Cummeragunja Walk-off

Cummeragunja walk-off in 1939 was the first massive resistance of Aboriginal people in Australia. About 150 residents of the Cummeragunja Aboriginal station protesting against the mistreatment and exploitation of Aboriginal people located there with an excerpt from the Cummeragunja mission. The mission station was located on the border of New South Wales along the Murray River and on the border of Victoria at Barmah.

It was the first strike in which Aboriginal people participated massively.

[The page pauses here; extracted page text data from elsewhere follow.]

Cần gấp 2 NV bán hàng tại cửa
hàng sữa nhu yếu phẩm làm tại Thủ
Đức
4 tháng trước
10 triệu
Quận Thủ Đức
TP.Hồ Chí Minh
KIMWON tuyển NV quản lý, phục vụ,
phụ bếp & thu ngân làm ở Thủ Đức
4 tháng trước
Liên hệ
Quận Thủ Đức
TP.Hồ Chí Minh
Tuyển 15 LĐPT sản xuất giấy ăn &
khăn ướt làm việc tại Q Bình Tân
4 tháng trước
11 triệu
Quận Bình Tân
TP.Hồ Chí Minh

Cummeragunja mission station

The Cummeragunja mission station, which was founded in 1881, was inhabited by the Yorta Yorta - Aboriginal, and provided itself through the cultivation and sale of agricultural products. Many of the Aboriginal people living there came from the nearby Maloga mission, which was organized in a strictly religious. As 1915, the Aboriginal Protection Board of New South Wales took over control of the mission and the people, the situation worsened. The economic revenue went to the Board of New South Wales and no funds were reinvested. In the 1930s, many residents left because of this situation, the station or their relatives wandered off.

Living conditions and strike

On food and essential goods was saved on the instructions of the new Head of Mission McQuiggan, she had to sleep with blankets on the floor and were dressed in rags. Due to the poor conditions there were cases of tuberculosis and whooping cough; the health of Aboriginal people living there worsened. Jack Patten came to Cummeragunja the end of January 1939 and wanted to talk to the protesters and called for the dismissal of McQuiggan, the manager of the mission, then the manager called the police, who took him and his brother in prison. In protest against this situation changed from Cummeragunja 150 people across the border from New South Wales to Barmah in Victoria and there built a camp on. Any change of location of Aborigines was at that time ruled by the Aboriginal Protection Board and had to be approved.

The officials were completely surprised by this rebellion and the measure found numerous sympathizers who stood behind this strike. They collected food and financial resources and put them to the protesters on the Murray River are available. When the press reported on the mistreatment began a discussion about the living conditions and treatment of Aborigines, who provided the impetus for policy changes that the Aborigines Act of New South Wales was expressed later.

Anniversaries

200 years after the beginning of the conquest by the British colonizers took in 1988 the first 100 people at the so-called Cummeragunja Walk On commemorating the protest of 1939 in part; and in 2004, the Yorta Yorta Aboriginal - given the right parts of their original land and the Barmah - Millewa Forest to be managed in cooperation with the state.

On 3 and 4 February 2009 took place a Erinnungsmarsch than 81 kilometers from the Yorta Yorta Cummeragunja Church National Office Barmah 70th anniversary.

Personalities from Cummeragunja

  • Sir Douglas Nicholls, Governor of South Australia.
  • William Cooper, founder of the Australian Aborigines League and main instigator of the Day of Mourning Aboriginal, which takes place parallel to the Australia Day.
  • Jack Patten, founder of the Aboriginal Progressive Association and organizer of the Day of Mourning.